The health and wellbeing of the mules was paramount and during training mule stewardship was given a high priority. There were qualified Veterinary Officers available, but usually the Animal Transport Officers and the mule handlers (muleteers) took care of the health of an animal. Wingate set high standards for these officers, often carrying out inspections at short notice and correcting any mistakes or mishandling.
Mules were fed on fodder dropped for them during column air supply drops. When this ran out and supply drops proved unrealistic, they were fed on fresh bamboo shoots from the
surrounding jungle. After a time in Burma the animals began to suffer from leg galls, bloated stomachs (due to the lack of suitable fodder) and eventually anthrax. Most of these animals had to be destroyed. It is also well documented that when rations became scarce for the men, mules were sometimes eaten to supplement their diet,
the ultimate sacrifice for these unfortunate animals.
At various times up to 130 Elephants were employed by 77 Brigade in the movement of heavy supplies up until the Chindwin River, with each tusker able to carry 800 pounds in weight.

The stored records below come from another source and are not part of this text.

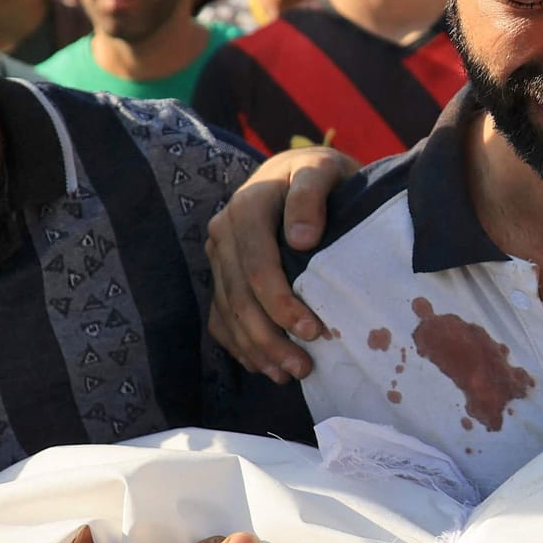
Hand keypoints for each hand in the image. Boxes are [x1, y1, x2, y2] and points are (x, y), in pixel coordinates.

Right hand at [208, 146, 358, 380]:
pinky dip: (240, 347)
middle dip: (270, 338)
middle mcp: (223, 233)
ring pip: (229, 314)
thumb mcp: (323, 169)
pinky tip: (266, 367)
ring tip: (291, 374)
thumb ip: (311, 194)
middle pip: (240, 297)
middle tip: (304, 368)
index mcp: (247, 207)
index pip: (258, 265)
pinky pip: (221, 319)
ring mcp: (219, 257)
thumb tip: (301, 239)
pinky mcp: (221, 275)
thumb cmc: (321, 174)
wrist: (300, 172)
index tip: (313, 331)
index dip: (281, 303)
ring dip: (257, 350)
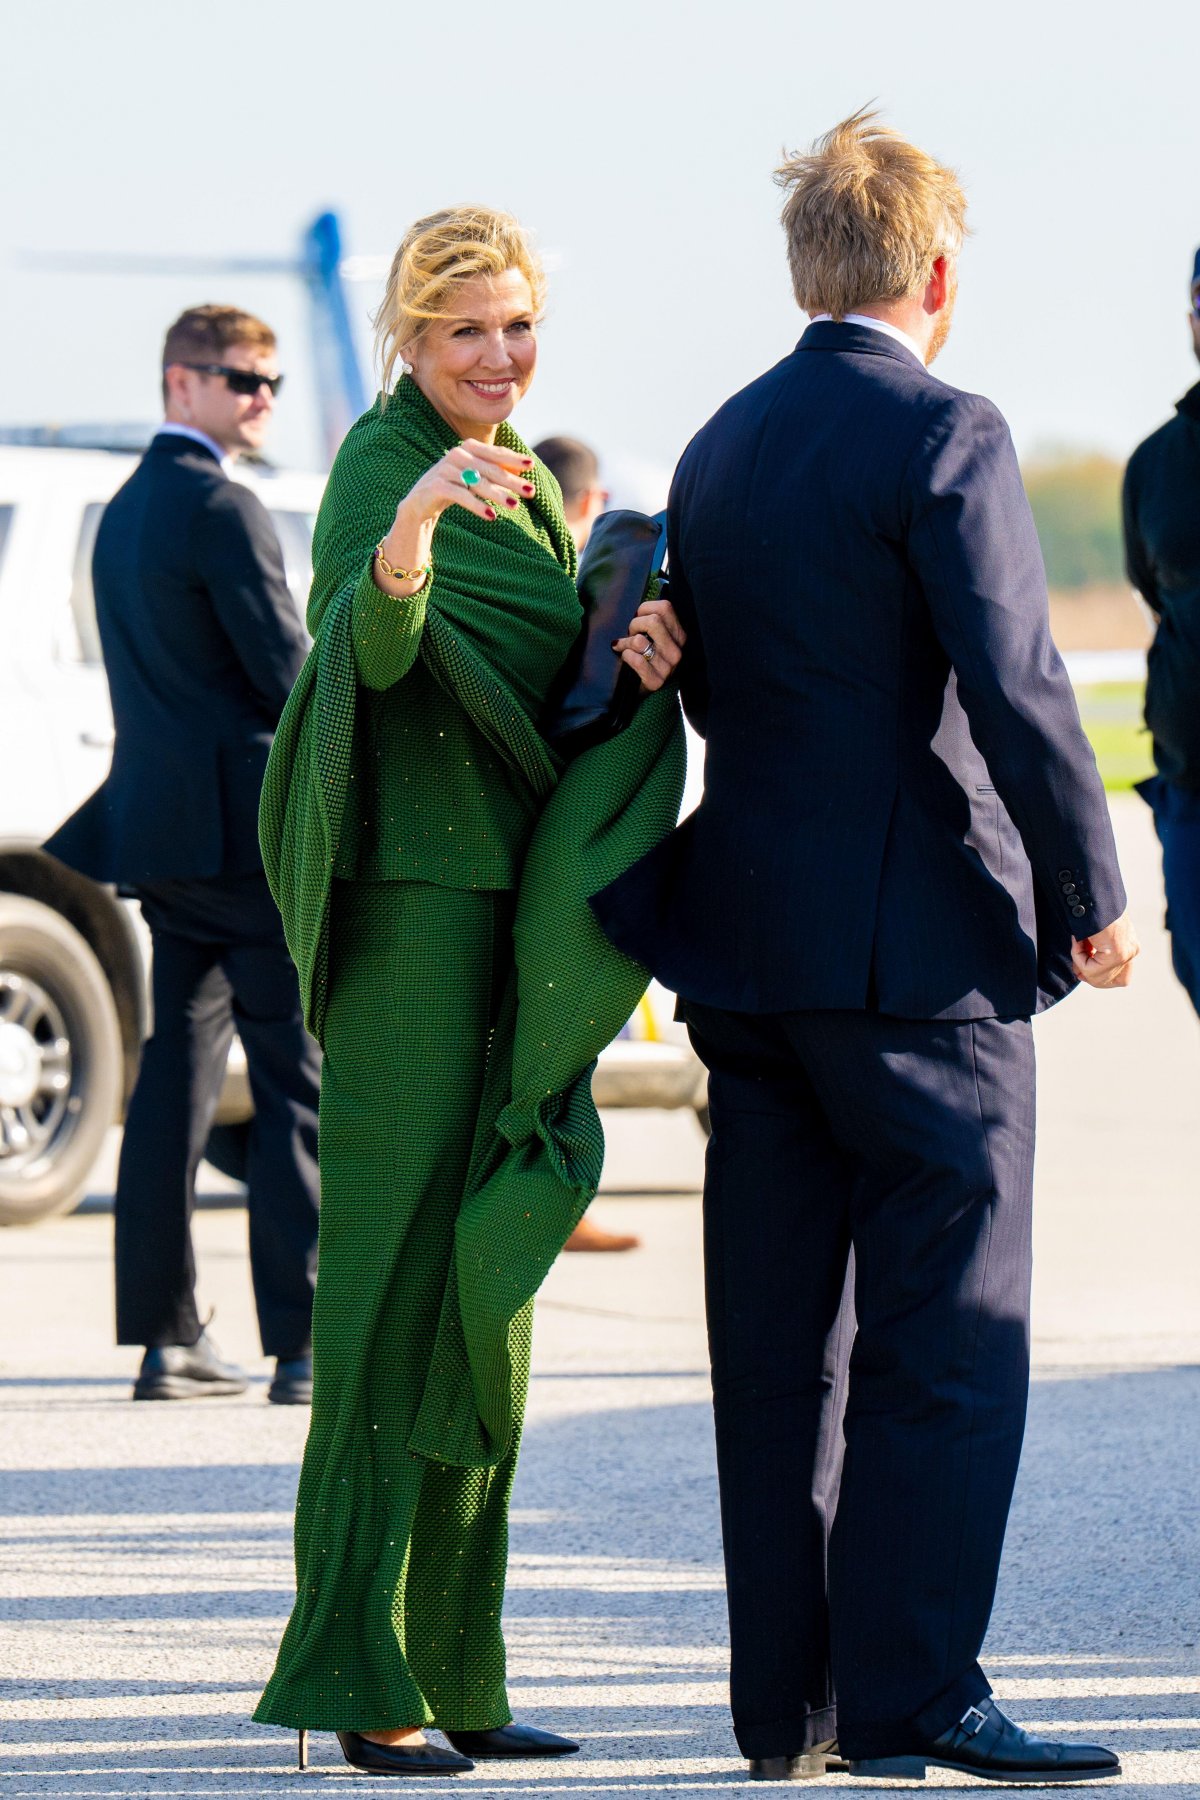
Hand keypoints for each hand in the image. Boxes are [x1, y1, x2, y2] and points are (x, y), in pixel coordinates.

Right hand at [402, 439, 536, 526]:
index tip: (531, 466)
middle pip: (490, 469)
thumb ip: (494, 471)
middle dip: (511, 481)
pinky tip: (491, 515)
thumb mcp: (474, 478)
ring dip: (498, 495)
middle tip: (530, 491)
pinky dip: (477, 506)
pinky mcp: (437, 486)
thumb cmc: (453, 488)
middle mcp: (456, 455)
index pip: (495, 453)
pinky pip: (462, 495)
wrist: (420, 503)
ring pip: (478, 482)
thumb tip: (524, 471)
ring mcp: (445, 469)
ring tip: (514, 505)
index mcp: (467, 448)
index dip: (513, 459)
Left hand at [612, 596, 685, 692]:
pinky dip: (625, 655)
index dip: (645, 608)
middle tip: (630, 633)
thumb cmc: (647, 658)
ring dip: (626, 641)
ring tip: (623, 646)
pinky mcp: (655, 681)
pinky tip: (625, 657)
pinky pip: (635, 659)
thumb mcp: (656, 637)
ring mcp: (668, 667)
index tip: (638, 617)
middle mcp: (677, 650)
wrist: (644, 692)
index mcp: (679, 635)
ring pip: (640, 641)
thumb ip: (653, 620)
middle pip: (653, 621)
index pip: (665, 607)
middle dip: (634, 624)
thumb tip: (640, 601)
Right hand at [1071, 910, 1139, 988]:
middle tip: (1076, 962)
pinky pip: (1090, 969)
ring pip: (1098, 978)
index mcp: (1131, 946)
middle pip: (1110, 982)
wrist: (1093, 897)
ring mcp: (1126, 954)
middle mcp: (1132, 951)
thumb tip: (1082, 974)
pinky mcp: (1116, 954)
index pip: (1121, 979)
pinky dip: (1078, 957)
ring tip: (1077, 945)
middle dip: (1089, 975)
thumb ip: (1096, 952)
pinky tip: (1077, 941)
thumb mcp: (1097, 935)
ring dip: (1081, 964)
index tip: (1082, 969)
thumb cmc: (1092, 909)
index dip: (1099, 977)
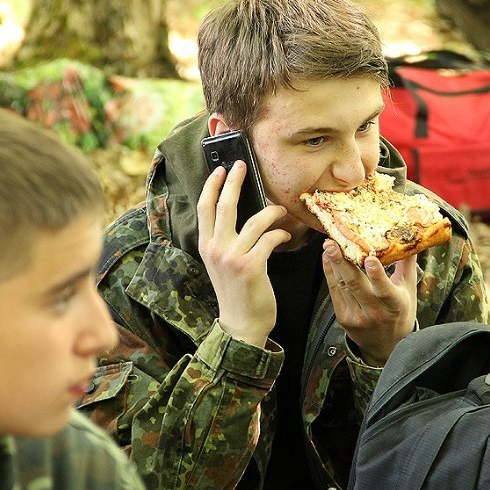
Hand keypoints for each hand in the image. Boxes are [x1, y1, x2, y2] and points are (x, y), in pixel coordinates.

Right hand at [197, 162, 291, 346]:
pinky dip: (280, 234)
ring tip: (280, 210)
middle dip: (234, 181)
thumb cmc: (236, 292)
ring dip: (272, 212)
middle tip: (242, 165)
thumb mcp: (220, 264)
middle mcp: (215, 249)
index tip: (220, 169)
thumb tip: (239, 216)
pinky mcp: (251, 266)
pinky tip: (285, 236)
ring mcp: (232, 257)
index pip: (204, 208)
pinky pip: (269, 239)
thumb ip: (224, 241)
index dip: (212, 185)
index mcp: (206, 246)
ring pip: (255, 221)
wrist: (241, 323)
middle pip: (224, 205)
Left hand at [322, 240, 417, 365]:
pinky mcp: (343, 318)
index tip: (371, 259)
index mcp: (395, 305)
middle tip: (333, 243)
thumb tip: (410, 237)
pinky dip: (330, 274)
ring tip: (328, 246)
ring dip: (333, 264)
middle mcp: (375, 313)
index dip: (377, 275)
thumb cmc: (400, 313)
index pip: (385, 291)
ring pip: (342, 286)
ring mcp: (357, 316)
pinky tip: (327, 259)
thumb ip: (407, 264)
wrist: (386, 345)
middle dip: (342, 262)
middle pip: (355, 285)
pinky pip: (334, 292)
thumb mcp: (409, 290)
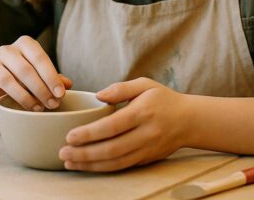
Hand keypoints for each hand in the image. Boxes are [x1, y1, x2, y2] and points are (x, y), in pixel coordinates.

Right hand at [0, 35, 72, 110]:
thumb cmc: (17, 74)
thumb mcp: (34, 72)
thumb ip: (50, 77)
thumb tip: (68, 85)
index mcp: (24, 45)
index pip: (39, 57)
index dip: (51, 76)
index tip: (60, 94)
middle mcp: (6, 50)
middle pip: (25, 70)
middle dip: (40, 90)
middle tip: (51, 105)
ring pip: (6, 80)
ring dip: (23, 97)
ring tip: (36, 109)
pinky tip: (7, 109)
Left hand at [58, 78, 189, 171]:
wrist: (190, 121)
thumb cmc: (164, 99)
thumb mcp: (145, 84)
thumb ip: (120, 88)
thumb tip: (98, 95)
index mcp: (143, 112)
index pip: (112, 126)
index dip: (90, 134)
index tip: (70, 136)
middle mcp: (146, 134)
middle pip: (111, 148)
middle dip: (84, 153)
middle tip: (63, 153)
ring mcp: (147, 149)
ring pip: (116, 162)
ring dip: (90, 165)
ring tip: (69, 162)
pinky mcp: (147, 159)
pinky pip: (122, 167)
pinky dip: (103, 169)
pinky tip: (87, 166)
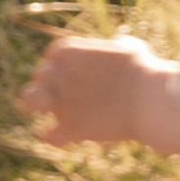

The horses and ponies eventually
were used for carrying casualties in Burma. The
Animal Transport Officer (ATO) and his Sergeant were usually mounted, and they were the only individuals who had horses as of right. Horses were also useful for intercommunication between columns. Some extremely gallant actions were performed by mounted men on different occasions. In February 1943, a young officer from the Burma Rifles
by the name of Toye, rode forty miles through hostile country from Tonmakeng to Myene to bring Wingate news of Japanese movements.